> **Task prompt**:
Entries follow. Set all of them down as they stand.

Supplied records section start

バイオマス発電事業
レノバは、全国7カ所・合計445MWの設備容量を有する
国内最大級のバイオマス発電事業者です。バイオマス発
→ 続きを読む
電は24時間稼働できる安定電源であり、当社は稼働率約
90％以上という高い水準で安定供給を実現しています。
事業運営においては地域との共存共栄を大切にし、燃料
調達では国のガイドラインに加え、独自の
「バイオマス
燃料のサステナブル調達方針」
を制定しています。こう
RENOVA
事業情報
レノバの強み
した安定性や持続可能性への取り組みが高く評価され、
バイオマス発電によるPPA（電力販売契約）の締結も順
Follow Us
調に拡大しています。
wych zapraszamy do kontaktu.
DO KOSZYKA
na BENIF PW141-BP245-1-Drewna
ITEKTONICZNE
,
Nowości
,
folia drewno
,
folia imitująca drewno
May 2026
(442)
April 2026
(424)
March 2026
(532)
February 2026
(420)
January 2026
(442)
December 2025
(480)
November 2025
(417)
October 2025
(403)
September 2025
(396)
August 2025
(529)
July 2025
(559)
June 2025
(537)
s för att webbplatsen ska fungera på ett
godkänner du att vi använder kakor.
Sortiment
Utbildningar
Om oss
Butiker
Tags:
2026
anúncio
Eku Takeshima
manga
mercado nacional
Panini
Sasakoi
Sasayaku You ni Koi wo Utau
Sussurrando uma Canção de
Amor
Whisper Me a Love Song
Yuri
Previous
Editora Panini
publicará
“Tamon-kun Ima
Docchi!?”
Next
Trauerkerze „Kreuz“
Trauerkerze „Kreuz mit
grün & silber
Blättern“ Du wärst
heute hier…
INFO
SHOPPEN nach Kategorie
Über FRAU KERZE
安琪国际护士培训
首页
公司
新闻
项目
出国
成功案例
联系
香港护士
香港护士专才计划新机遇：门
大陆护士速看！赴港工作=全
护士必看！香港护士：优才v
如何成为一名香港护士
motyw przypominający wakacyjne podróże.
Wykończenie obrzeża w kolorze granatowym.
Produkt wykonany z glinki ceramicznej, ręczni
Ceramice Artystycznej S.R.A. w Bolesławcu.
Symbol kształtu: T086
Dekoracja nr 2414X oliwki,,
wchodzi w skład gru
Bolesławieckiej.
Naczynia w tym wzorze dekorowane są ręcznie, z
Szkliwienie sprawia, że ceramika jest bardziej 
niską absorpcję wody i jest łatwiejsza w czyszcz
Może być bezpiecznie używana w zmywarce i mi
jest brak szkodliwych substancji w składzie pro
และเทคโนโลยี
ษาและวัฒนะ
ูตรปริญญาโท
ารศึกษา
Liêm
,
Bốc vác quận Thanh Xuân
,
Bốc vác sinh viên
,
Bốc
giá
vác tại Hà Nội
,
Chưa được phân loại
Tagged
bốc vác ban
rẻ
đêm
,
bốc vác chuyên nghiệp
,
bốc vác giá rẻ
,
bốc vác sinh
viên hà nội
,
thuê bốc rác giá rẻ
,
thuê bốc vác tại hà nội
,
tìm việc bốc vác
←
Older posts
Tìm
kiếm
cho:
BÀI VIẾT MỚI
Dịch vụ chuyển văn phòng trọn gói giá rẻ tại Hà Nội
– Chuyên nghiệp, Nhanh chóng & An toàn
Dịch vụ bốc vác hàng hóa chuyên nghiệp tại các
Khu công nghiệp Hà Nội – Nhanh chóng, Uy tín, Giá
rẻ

Supplied records section end

> **Task answer**:
バイオマス発電事業
レノバは、全国7カ所・合計445MWの設備容量を有する
国内最大級のバイオマス発電事業者です。バイオマス発
→ 続きを読む
電は24時間稼働できる安定電源であり、当社は稼働率約
90％以上という高い水準で安定供給を実現しています。
事業運営においては地域との共存共栄を大切にし、燃料
調達では国のガイドラインに加え、独自の
「バイオマス
燃料のサステナブル調達方針」
を制定しています。こう
RENOVA
事業情報
レノバの強み
した安定性や持続可能性への取り組みが高く評価され、
バイオマス発電によるPPA（電力販売契約）の締結も順
Follow Us
調に拡大しています。
wych zapraszamy do kontaktu.
DO KOSZYKA
na BENIF PW141-BP245-1-Drewna
ITEKTONICZNE
,
Nowości
,
folia drewno
,
folia imitująca drewno
May 2026
(442)
April 2026
(424)
March 2026
(532)
February 2026
(420)
January 2026
(442)
December 2025
(480)
November 2025
(417)
October 2025
(403)
September 2025
(396)
August 2025
(529)
July 2025
(559)
June 2025
(537)
s för att webbplatsen ska fungera på ett
godkänner du att vi använder kakor.
Sortiment
Utbildningar
Om oss
Butiker
Tags:
2026
anúncio
Eku Takeshima
manga
mercado nacional
Panini
Sasakoi
Sasayaku You ni Koi wo Utau
Sussurrando uma Canção de
Amor
Whisper Me a Love Song
Yuri
Previous
Editora Panini
publicará
“Tamon-kun Ima
Docchi!?”
Next
Trauerkerze „Kreuz“
Trauerkerze „Kreuz mit
grün & silber
Blättern“ Du wärst
heute hier…
INFO
SHOPPEN nach Kategorie
Über FRAU KERZE
安琪国际护士培训
首页
公司
新闻
项目
出国
成功案例
联系
香港护士
香港护士专才计划新机遇：门
大陆护士速看！赴港工作=全
护士必看！香港护士：优才v
如何成为一名香港护士
motyw przypominający wakacyjne podróże.
Wykończenie obrzeża w kolorze granatowym.
Produkt wykonany z glinki ceramicznej, ręczni
Ceramice Artystycznej S.R.A. w Bolesławcu.
Symbol kształtu: T086
Dekoracja nr 2414X oliwki,,
wchodzi w skład gru
Bolesławieckiej.
Naczynia w tym wzorze dekorowane są ręcznie, z
Szkliwienie sprawia, że ceramika jest bardziej 
niską absorpcję wody i jest łatwiejsza w czyszcz
Może być bezpiecznie używana w zmywarce i mi
jest brak szkodliwych substancji w składzie pro
และเทคโนโลยี
ษาและวัฒนะ
ูตรปริญญาโท
ารศึกษา
Liêm
,
Bốc vác quận Thanh Xuân
,
Bốc vác sinh viên
,
Bốc
giá
vác tại Hà Nội
,
Chưa được phân loại
Tagged
bốc vác ban
rẻ
đêm
,
bốc vác chuyên nghiệp
,
bốc vác giá rẻ
,
bốc vác sinh
viên hà nội
,
thuê bốc rác giá rẻ
,
thuê bốc vác tại hà nội
,
tìm việc bốc vác
←
Older posts
Tìm
kiếm
cho:
BÀI VIẾT MỚI
Dịch vụ chuyển văn phòng trọn gói giá rẻ tại Hà Nội
– Chuyên nghiệp, Nhanh chóng & An toàn
Dịch vụ bốc vác hàng hóa chuyên nghiệp tại các
Khu công nghiệp Hà Nội – Nhanh chóng, Uy tín, Giá
rẻ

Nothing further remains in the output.